Теперь о главном – полк отца разорвали на части. Стрелочник был налицо, и генералы не сомневались. Пенсию после отставки несчастному воину сунули, но полковник вернулся без дела и поначалу вел себя, как Саид: за день набиралось словечек, словно сока из самой скупой березы – чайная ложка! Фотографии в коридоре были нещадно им сорваны. А сам бродил в тренировочном старом костюме и варил себе кофе, от одного глотка которого я полез бы на потолок. Затем утыкался лбом в оконное стекло, хлебал эту дикую смесь – и разглядывал стену напротив. То, что он так подолгу сверлил одну точку, опасный был признак – я даже из дома перестал выбираться!

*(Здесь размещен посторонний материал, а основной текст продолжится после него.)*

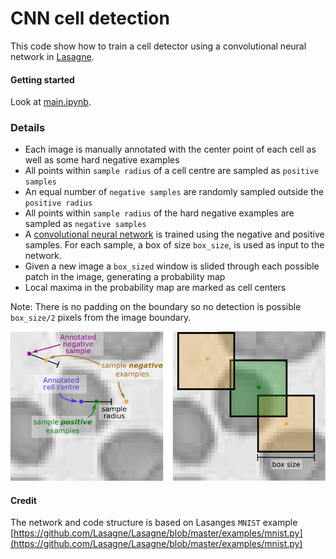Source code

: # CNN cell detection

This code show how to train a cell detector using a convolutional neural network in [Lasagne](https://github.com/Lasagne/Lasagne).


#### Getting started
Look at [main.ipynb](main.ipynb).

### Details
* Each image is manually annotated with the center point of each cell as well as some hard negative examples
* All points within `sample radius` of a cell centre are sampled as `positive samples`
* An equal number of `negative samples` are randomly sampled outside the `positive radius`
* All points within `sample radius` of the hard negative examples are sampled as `negative samples`
* A [convolutional neural network](network.py) is trained using the negative and positive samples. For each sample, a box of size `box_size`, is used as input to the network.
* Given a new image a `box_sized` window is slided through each possible patch in the image, generating a probability map
* Local maxima in the probability map are marked as cell centers

Note: There is no padding on the boundary so no detection is possible `box_size/2` pixels from the image boundary.

![Description](images/description.png)

#### Credit
The network and code structure is based on Lasanges `MNIST` example
[https://github.com/Lasagne/Lasagne/blob/master/examples/mnist.py](https://github.com/Lasagne/Lasagne/blob/master/examples/mnist.py)
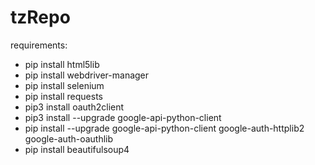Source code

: # tzRepo
requirements:
- pip install html5lib
- pip install webdriver-manager
- pip install selenium
- pip install requests
- pip3 install oauth2client
- pip3 install --upgrade google-api-python-client
- pip install --upgrade google-api-python-client google-auth-httplib2 google-auth-oauthlib
- pip install beautifulsoup4 
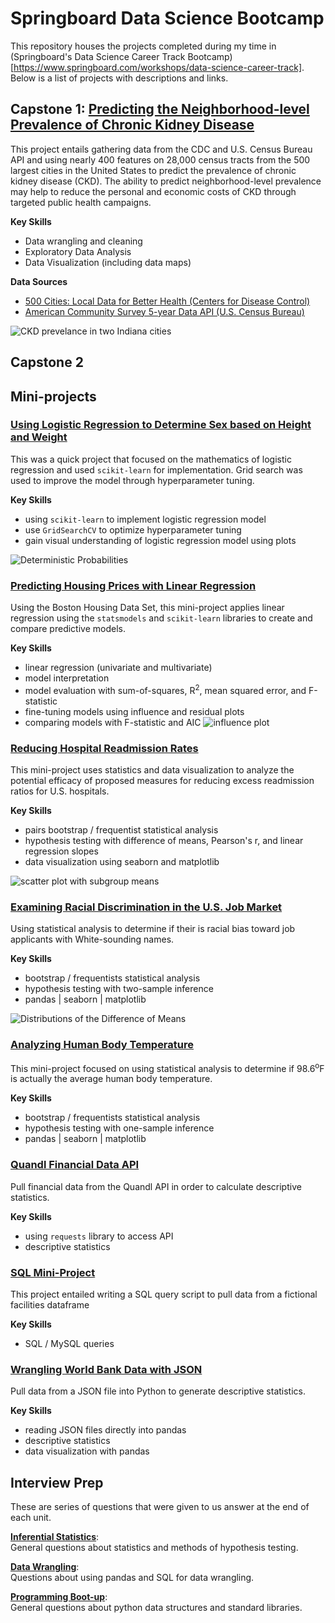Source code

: # Springboard Data Science Bootcamp
This repository houses the projects completed during my time in (Springboard's Data Science Career Track Bootcamp)[https://www.springboard.com/workshops/data-science-career-track]. Below is a list of projects with descriptions and links.

## Capstone 1: [Predicting the Neighborhood-level Prevalence of Chronic Kidney Disease](predicting_chronic_disease)
This project entails gathering data from the CDC and U.S. Census Bureau API and using nearly 400 features on 28,000 census tracts from the 500 largest cities in the United States to predict the prevalence of chronic kidney disease (CKD). The ability to predict neighborhood-level prevalence may help to reduce the personal and economic costs of CKD through targeted public health campaigns.

**Key Skills**

* Data wrangling and cleaning
* Exploratory Data Analysis
* Data Visualization (including data maps)

**Data Sources**

* [500 Cities: Local Data for Better Health (Centers for Disease Control)](https://catalog.data.gov/dataset/500-cities-local-data-for-better-health-b32fd)
* [American Community Survey 5-year Data API (U.S. Census Bureau)](https://www.census.gov/data/developers/data-sets/acs-5year.html)

![CKD prevelance in two Indiana cities](predicting_chronic_disease/img/two_cities.png)

## Capstone 2


## Mini-projects
### [Using Logistic Regression to Determine Sex based on Height and Weight](logistic_regression)
This was a quick project that focused on the mathematics of logistic regression and used `scikit-learn` for implementation. Grid search was used to improve the model through hyperparameter tuning.

**Key Skills**

* using `scikit-learn` to implement logistic regression model
* use `GridSearchCV` to optimize hyperparameter tuning
* gain visual understanding of logistic regression model using plots

![Deterministic Probabilities](logistic_regression/logreg_prob.png)

### [Predicting Housing Prices with Linear Regression](linear_regression)
Using the Boston Housing Data Set, this mini-project applies linear regression using the `statsmodels` and `scikit-learn` libraries to create and compare predictive models. 

**Key Skills**

* linear regression (univariate and multivariate)
* model interpretation
* model evaluation with sum-of-squares, R<sup>2</sup>, mean squared error, and F-statistic
* fine-tuning models using influence and residual plots
* comparing models with F-statistic and AIC
![influence plot](linear_regression/images/influence_plot.png)

### [Reducing Hospital Readmission Rates](EDA_hospital_readmission)
This mini-project uses statistics and data visualization to analyze the potential efficacy of proposed measures for reducing excess readmission ratios for U.S. hospitals. 

**Key Skills**

* pairs bootstrap / frequentist statistical analysis
* hypothesis testing with difference of means, Pearson's r, and linear regression slopes
* data visualization using seaborn and matplotlib

![scatter plot with subgroup means](EDA_hospital_readmission/img/scatterplot_w_means.png)

### [Examining Racial Discrimination in the U.S. Job Market](EDA_racial_discrimination)
Using statistical analysis to determine if their is racial bias toward job applicants with White-sounding names.

**Key Skills**

* bootstrap / frequentists statistical analysis
* hypothesis testing with two-sample inference
* pandas | seaborn | matplotlib

![Distributions of the Difference of Means](EDA_racial_discrimination/img/diff_of_means_distros.png)

### [Analyzing Human Body Temperature](EDA_human_temperature)
This mini-project focused on using statistical analysis to determine if 98.6<sup>o</sup>F is actually the average human body temperature.

**Key Skills**

* bootstrap / frequentists statistical analysis
* hypothesis testing with one-sample inference
* pandas | seaborn | matplotlib

### [Quandl Financial Data API](API)
Pull financial data from the Quandl API in order to calculate descriptive statistics.

**Key Skills**
* using `requests` library to access API
* descriptive statistics

### [SQL Mini-Project](sql_mini_project.sql)
This project entailed writing a SQL query script to pull data from a fictional facilities dataframe

**Key Skills**
* SQL / MySQL queries

### [Wrangling World Bank Data with JSON](data_wrangling_json)
Pull data from a JSON file into Python to generate descriptive statistics.

**Key Skills**
* reading JSON files directly into pandas
* descriptive statistics
* data visualization with pandas

## Interview Prep
These are series of questions that were given to us answer at the end of each unit.

**[Inferential Statistics](interview_prep/inferential_statistics.md)**: <br />
General questions about statistics and methods of hypothesis testing.

**[Data Wrangling](interview_prep/data_wrangling.md)**:<br />
Questions about using pandas and SQL for data wrangling.

**[Programming Boot-up](interview_prep/programming_boot-up.md)**:<br />
General questions about python data structures and standard libraries.

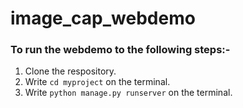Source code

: # image_cap_webdemo

### To run the webdemo to the following steps:-

1. Clone the respository.  
2. Write `cd myproject` on the terminal.  
3. Write `python manage.py runserver` on the terminal.

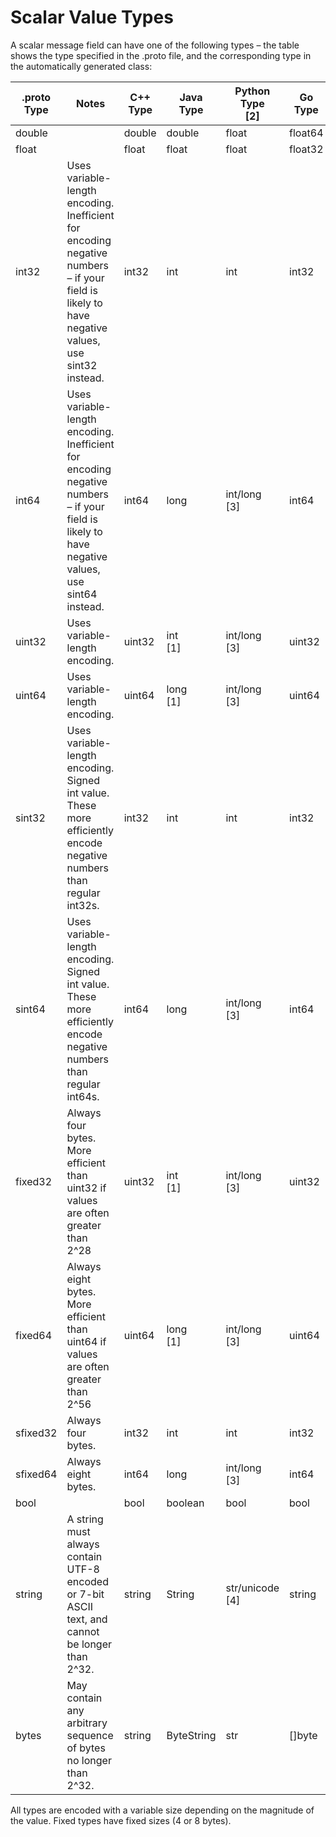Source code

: # Scalar Value Types

A scalar message field can have one of the following types – the table shows the type specified in the .proto file, and the corresponding type in the automatically generated class:


| .proto Type 	| Notes 	| C++ Type 	| Java Type 	| Python Type<br>[2] 	| Go Type 	| Ruby Type 	| C# Type 	| PHP Type 	| Dart Type 	|
|-	|-	|-	|-	|-	|-	|-	|-	|-	|-	|
| double 	|  	| double 	| double 	| float 	| float64 	| Float 	| double 	| float 	| double 	|
| float 	|  	| float 	| float 	| float 	| float32 	| Float 	| float 	| float 	| double 	|
| int32 	| Uses variable-length encoding. Inefficient for encoding negative numbers<br> – if your field is likely to have negative values, use sint32 instead. 	| int32 	| int 	| int 	| int32 	| Fixnum or Bignum (as required) 	| int 	| integer 	| int 	|
| int64 	| Uses variable-length encoding. Inefficient for encoding negative numbers<br> – if your field is likely to have negative values, use sint64 instead. 	| int64 	| long 	| int/long<br>[3] 	| int64 	| Bignum 	| long 	| integer/string<br>[5] 	| Int64 	|
| uint32 	| Uses variable-length encoding. 	| uint32 	| int<br>[1] 	| int/long<br>[3] 	| uint32 	| Fixnum or Bignum (as required) 	| uint 	| integer 	| int 	|
| uint64 	| Uses variable-length encoding. 	| uint64 	| long<br>[1] 	| int/long<br>[3] 	| uint64 	| Bignum 	| ulong 	| integer/string<br>[5] 	| Int64 	|
| sint32 	| Uses variable-length encoding. Signed int value. These more efficiently encode negative numbers than regular int32s. 	| int32 	| int 	| int 	| int32 	| Fixnum or Bignum (as required) 	| int 	| integer 	| int 	|
| sint64 	| Uses variable-length encoding. Signed int value. These more efficiently encode negative numbers than regular int64s. 	| int64 	| long 	| int/long<br>[3] 	| int64 	| Bignum 	| long 	| integer/string<br>[5] 	| Int64 	|
| fixed32 	| Always four bytes. More efficient than uint32 if values are often greater than 2^28 	| uint32 	| int<br>[1] 	| int/long<br>[3] 	| uint32 	| Fixnum or Bignum (as required) 	| uint 	| integer 	| int 	|
| fixed64 	| Always eight bytes. More efficient than uint64 if values are often greater than 2^56 	| uint64 	| long<br>[1] 	| int/long<br>[3] 	| uint64 	| Bignum 	| ulong 	| integer/string<br>[5] 	| Int64 	|
| sfixed32 	| Always four bytes. 	| int32 	| int 	| int 	| int32 	| Fixnum or Bignum (as required) 	| int 	| integer 	| int 	|
| sfixed64 	| Always eight bytes. 	| int64 	| long 	| int/long<br>[3] 	| int64 	| Bignum 	| long 	| integer/string<br>[5] 	| Int64 	|
| bool 	|  	| bool 	| boolean 	| bool 	| bool 	| TrueClass/FalseClass 	| bool 	| boolean 	| bool 	|
| string 	| A string must always contain UTF-8 encoded or 7-bit ASCII text, and cannot be longer than 2^32. 	| string 	| String 	| str/unicode<br>[4] 	| string 	| String (UTF-8) 	| string 	| string 	| String 	|
| bytes 	| May contain any arbitrary sequence of bytes no longer than 2^32. 	| string 	| ByteString 	| str 	| []byte 	| String (ASCII-8BIT) 	| ByteString 	| string 	| List 	|


All types are encoded with a variable size depending on the magnitude of the value. Fixed types have fixed sizes (4 or 8 bytes).
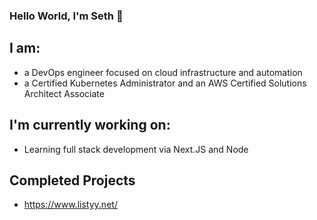 ### Hello World, I'm Seth 👋

## I am: 
- a DevOps engineer focused on cloud infrastructure and automation
- a Certified Kubernetes Administrator and an AWS Certified Solutions Architect Associate

## I'm currently working on:
- Learning full stack development via Next.JS and Node

## Completed Projects
- https://www.listyy.net/
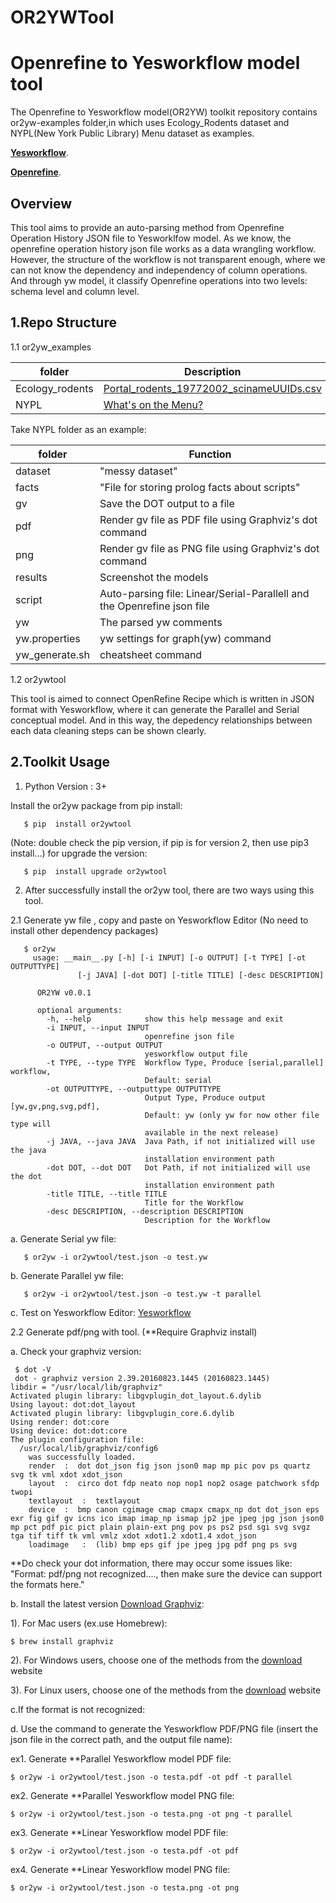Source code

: # OR2YWTool
Openrefine to Yesworkflow model tool
====================================

The Openrefine to Yesworkflow model(OR2YW) toolkit repository contains or2yw-examples folder,in which uses Ecology_Rodents dataset and NYPL(New York Public Library) Menu dataset as examples.

**[Yesworkflow](https://github.com/yesworkflow-org/yw-prototypes)**.

**[Openrefine](http://openrefine.org/)**.

Overview
--------

This tool aims to provide an auto-parsing method from Openrefine Operation History JSON file to Yesworklfow model. As we know, the openrefine operation history json file works as a data wrangling workflow. However, the structure of the workflow is not transparent enough, where we can not know the dependency and independency of column operations. And through yw model, it classify Openrefine operations into two levels: schema level and column level. 

1.Repo Structure
------------------

1.1 or2yw_examples

folder          |  Description
----------------|------------
Ecology_rodents |  [Portal_rodents_19772002_scinameUUIDs.csv](https://ndownloader.figshare.com/files/7823341)
NYPL            |  [What's on the Menu?](http://menus.nypl.org/data)



Take NYPL folder as an example:

folder        |  Function
--------------|------------
dataset       |  "messy dataset"
facts         |  "File for storing prolog facts about scripts"
gv            |  Save the DOT output to a file
pdf           |  Render gv file as PDF file using Graphviz's dot command
png           |  Render gv file as PNG file using Graphviz's dot command
results       |  Screenshot the models
script        |  Auto-parsing file: Linear/Serial-Parallell and the Openrefine json file
yw            |  The parsed yw comments
yw.properties |  yw settings for graph(yw) command
yw_generate.sh|  cheatsheet command

1.2 or2ywtool 

This tool is aimed to connect OpenRefine Recipe which is written in JSON format with Yesworkflow, where it can generate the Parallel and Serial conceptual model. And in this way, the depedency relationships between each data cleaning steps can be shown clearly.





2.Toolkit Usage
----------------
1. Python Version : 3+
  
  Install the or2yw package from pip install: 
     
       $ pip  install or2ywtool

(Note: double check the pip version, if pip is for version 2, then use pip3 install...)
for upgrade the version:

       $ pip  install upgrade or2ywtool

2. After successfully install the or2yw tool, there are two ways using this tool.

2.1 Generate yw file , copy and paste on Yesworkflow Editor (No need to install other dependency packages)

       $ or2yw
         usage: __main__.py [-h] [-i INPUT] [-o OUTPUT] [-t TYPE] [-ot OUTPUTTYPE]
                   [-j JAVA] [-dot DOT] [-title TITLE] [-desc DESCRIPTION]

          OR2YW v0.0.1

          optional arguments:
            -h, --help            show this help message and exit
            -i INPUT, --input INPUT
                                  openrefine json file
            -o OUTPUT, --output OUTPUT
                                  yesworkflow output file
            -t TYPE, --type TYPE  Workflow Type, Produce [serial,parallel] workflow,
                                  Default: serial
            -ot OUTPUTTYPE, --outputtype OUTPUTTYPE
                                  Output Type, Produce output [yw,gv,png,svg,pdf],
                                  Default: yw (only yw for now other file type will
                                  available in the next release)
            -j JAVA, --java JAVA  Java Path, if not initialized will use the java
                                  installation environment path
            -dot DOT, --dot DOT   Dot Path, if not initialized will use the dot
                                  installation environment path
            -title TITLE, --title TITLE
                                  Title for the Workflow
            -desc DESCRIPTION, --description DESCRIPTION
                                  Description for the Workflow

   a. Generate Serial yw file:
      
       $ or2yw -i or2ywtool/test.json -o test.yw
   
   b. Generate Parallel yw file:
       
       $ or2yw -i or2ywtool/test.json -o test.yw -t parallel
       
   c. Test on Yesworkflow Editor: [Yesworkflow](http://try.yesworkflow.org/)
       
2.2  Generate pdf/png with tool. (**Require Graphviz install)
   
   a. Check your graphviz version:
      
     $ dot -V 
     dot - graphviz version 2.39.20160823.1445 (20160823.1445)
    libdir = "/usr/local/lib/graphviz"
    Activated plugin library: libgvplugin_dot_layout.6.dylib
    Using layout: dot:dot_layout
    Activated plugin library: libgvplugin_core.6.dylib
    Using render: dot:core
    Using device: dot:dot:core
    The plugin configuration file:
      /usr/local/lib/graphviz/config6
        was successfully loaded.
        render	:  dot dot_json fig json json0 map mp pic pov ps quartz svg tk vml xdot xdot_json
        layout	:  circo dot fdp neato nop nop1 nop2 osage patchwork sfdp twopi
        textlayout	:  textlayout
        device	:  bmp canon cgimage cmap cmapx cmapx_np dot dot_json eps exr fig gif gv icns ico imap imap_np ismap jp2 jpe jpeg jpg json json0 mp pct pdf pic pict plain plain-ext png pov ps ps2 psd sgi svg svgz tga tif tiff tk vml vmlz xdot xdot1.2 xdot1.4 xdot_json
        loadimage	:  (lib) bmp eps gif jpe jpeg jpg pdf png ps svg
   
   **Do check your dot information, there may occur some issues like: "Format: pdf/png not recognized...., then make sure the device can support the formats here."
     
   b. Install the latest version [Download Graphviz](https://www.graphviz.org/download/):
   
   1). For Mac users (ex.use Homebrew):
    
    $ brew install graphviz
    
   2). For Windows users, choose one of the methods from the [download](https://www.graphviz.org/download/) website
   
   
   3). For Linux users, choose one of the methods from the [download](https://www.graphviz.org/download/) website
   
   c.If the format is not recognized:
    
   
   
   
   
   d. Use the command to generate the Yesworkflow PDF/PNG file (insert the json file in the correct path, and the output file name):
   
   ex1. Generate **Parallel Yesworkflow model PDF file:
   
    $ or2yw -i or2ywtool/test.json -o testa.pdf -ot pdf -t parallel
   
   ex2. Generate **Parallel Yesworkflow model PNG file:
   
    $ or2yw -i or2ywtool/test.json -o testa.png -ot png -t parallel
    
   ex3. Generate **Linear Yesworkflow model PDF file:
     
    $ or2yw -i or2ywtool/test.json -o testa.pdf -ot pdf
    
   ex4. Generate **Linear Yesworkflow model PNG file:
    
    $ or2yw -i or2ywtool/test.json -o testa.png -ot png
   
    

  


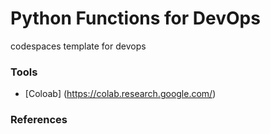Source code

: 
# Python Functions for DevOps
codespaces template for devops

### Tools

* [Coloab] (https://colab.research.google.com/)

### References
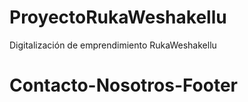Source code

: # ProyectoRukaWeshakellu

Digitalización de emprendimiento RukaWeshakellu

# Contacto-Nosotros-Footer
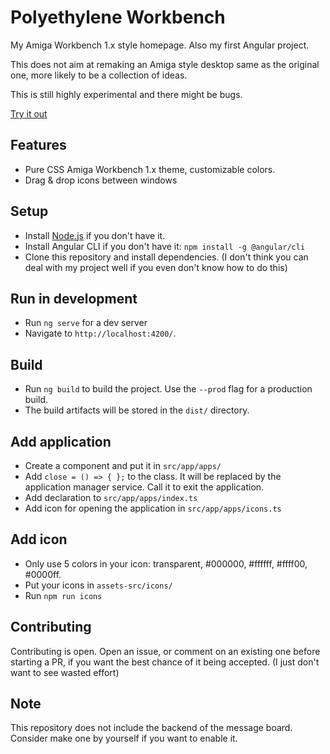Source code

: # Polyethylene Workbench

My Amiga Workbench 1.x style homepage. Also my first Angular project.

This does not aim at remaking an Amiga style desktop same as the original one, more likely to be a collection of ideas.

This is still highly experimental and there might be bugs.

[Try it out](https://polyethylene.app/)

## Features

- Pure CSS Amiga Workbench 1.x theme, customizable colors.
- Drag & drop icons between windows

## Setup

- Install [Node.js](https://nodejs.org/) if you don't have it.
- Install Angular CLI if you don't have it: `npm install -g @angular/cli`
- Clone this repository and install dependencies. (I don't think you can deal with my project well if you even don't know how to do this)

## Run in development

- Run `ng serve` for a dev server
- Navigate to `http://localhost:4200/`.

## Build

- Run `ng build` to build the project. Use the `--prod` flag for a production build.
- The build artifacts will be stored in the `dist/` directory.

## Add application
- Create a component and put it in `src/app/apps/`
- Add `close = () => { };` to the class. It will be replaced by the application manager service. Call it to exit the application.
- Add declaration to `src/app/apps/index.ts`
- Add icon for opening the application in `src/app/apps/icons.ts`

## Add icon

- Only use 5 colors in your icon: transparent, #000000, #ffffff, #ffff00, #0000ff.
- Put your icons in `assets-src/icons/`
- Run `npm run icons`

## Contributing

Contributing is open. Open an issue, or comment on an existing one before starting a PR, if you want the best chance of it being accepted. (I just don't want to see wasted effort)

## Note

This repository does not include the backend of the message board. Consider make one by yourself if you want to enable it.
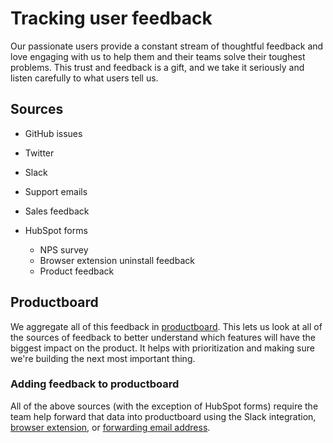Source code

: # Tracking user feedback

Our passionate users provide a constant stream of thoughtful feedback and love engaging with us to help them and their teams solve their toughest problems. This trust and feedback is a gift, and we take it seriously and listen carefully to what users tell us.

## Sources

- GitHub issues
- Twitter
- Slack
- Support emails
- Sales feedback
- HubSpot forms

  - NPS survey
  - Browser extension uninstall feedback
  - Product feedback

## Productboard

We aggregate all of this feedback in [productboard](https://sourcegraph.productboard.com/). This lets us look at all of the sources of feedback to better understand which features will have the biggest impact on the product. It helps with prioritization and making sure we're building the next most important thing.

### Adding feedback to productboard

All of the above sources (with the exception of HubSpot forms) require the team help forward that data into productboard using the Slack integration, [browser extension](https://chrome.google.com/webstore/detail/productboard-make-product/mlpbdkpkicfkhgagnoamdcimmhdkakni?hl=en), or [forwarding email address](mailto:inbox-hkpsum5melnwcauyjvztbtsq@inbound.productboard.com).
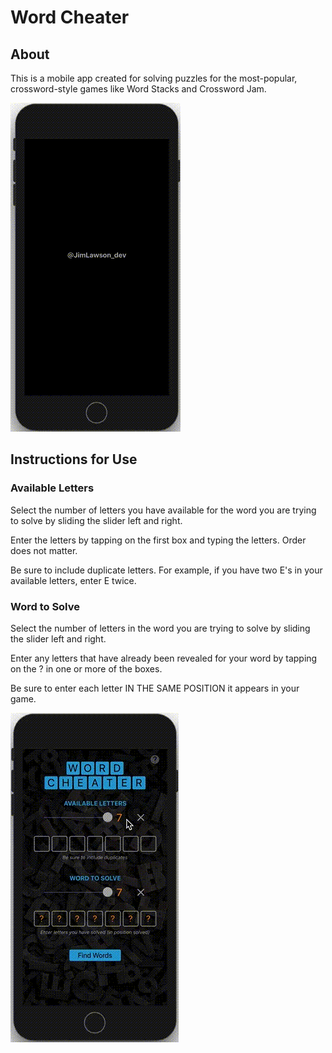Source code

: # Word Cheater

## About

This is a mobile app created for solving puzzles for the most-popular, crossword-style games like Word Stacks and Crossword Jam.

![App Intro](readme_images/intro.gif)

## Instructions for Use

### Available Letters

Select the number of letters you have available for the word you are trying to solve by sliding the slider left and right.

Enter the letters by tapping on the first box and typing the letters. Order does not matter.

Be sure to include duplicate letters. For example, if you have two E's in your available letters, enter E twice.

### Word to Solve

Select the number of letters in the word you are trying to solve by sliding the slider left and right.

Enter any letters that have already been revealed for your word by tapping on the ? in one or more of the boxes.

Be sure to enter each letter IN THE SAME POSITION it appears in your game.

![App Intro](readme_images/demo.gif)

А он вдруг начал хватать подряд все, что безнадежно пылилось по шкафам и кладовкам, – книжки, журналы, дайджесты. Целые тучи сдувал с обложек. Даже ночами торчал на кухне: сигареты тлели, словно бикфордов шнур. Глотал «Робинзона Крузо», «Моби Дика», «Семнадцать мгновений весны». Разыскал «Мумми-Тролля» – и в один присест смолотил! И «Бармалея», и «Мистера-Твистера»! И «Урфина Джуса» с его ожившими деревянными чурбанами, а затем «Новый мир», «Октябрь», «Москву», сверхдеятельный «Огонек»! Вытащил «Дядю Степу»! И ведь торопился – наверстывал что-то упущенное. Шевелил губами, кружку за кружкой прихлебывал. С ума можно было сойти. Засыпал часиков в девять утра, воткнув нос в очередную страницу. Я однажды увидел в его крепких лапах книжонку наших поэтов – так он и ее читал! Братец мой настолько был поражен, что тут же освободил несчастного Гессе.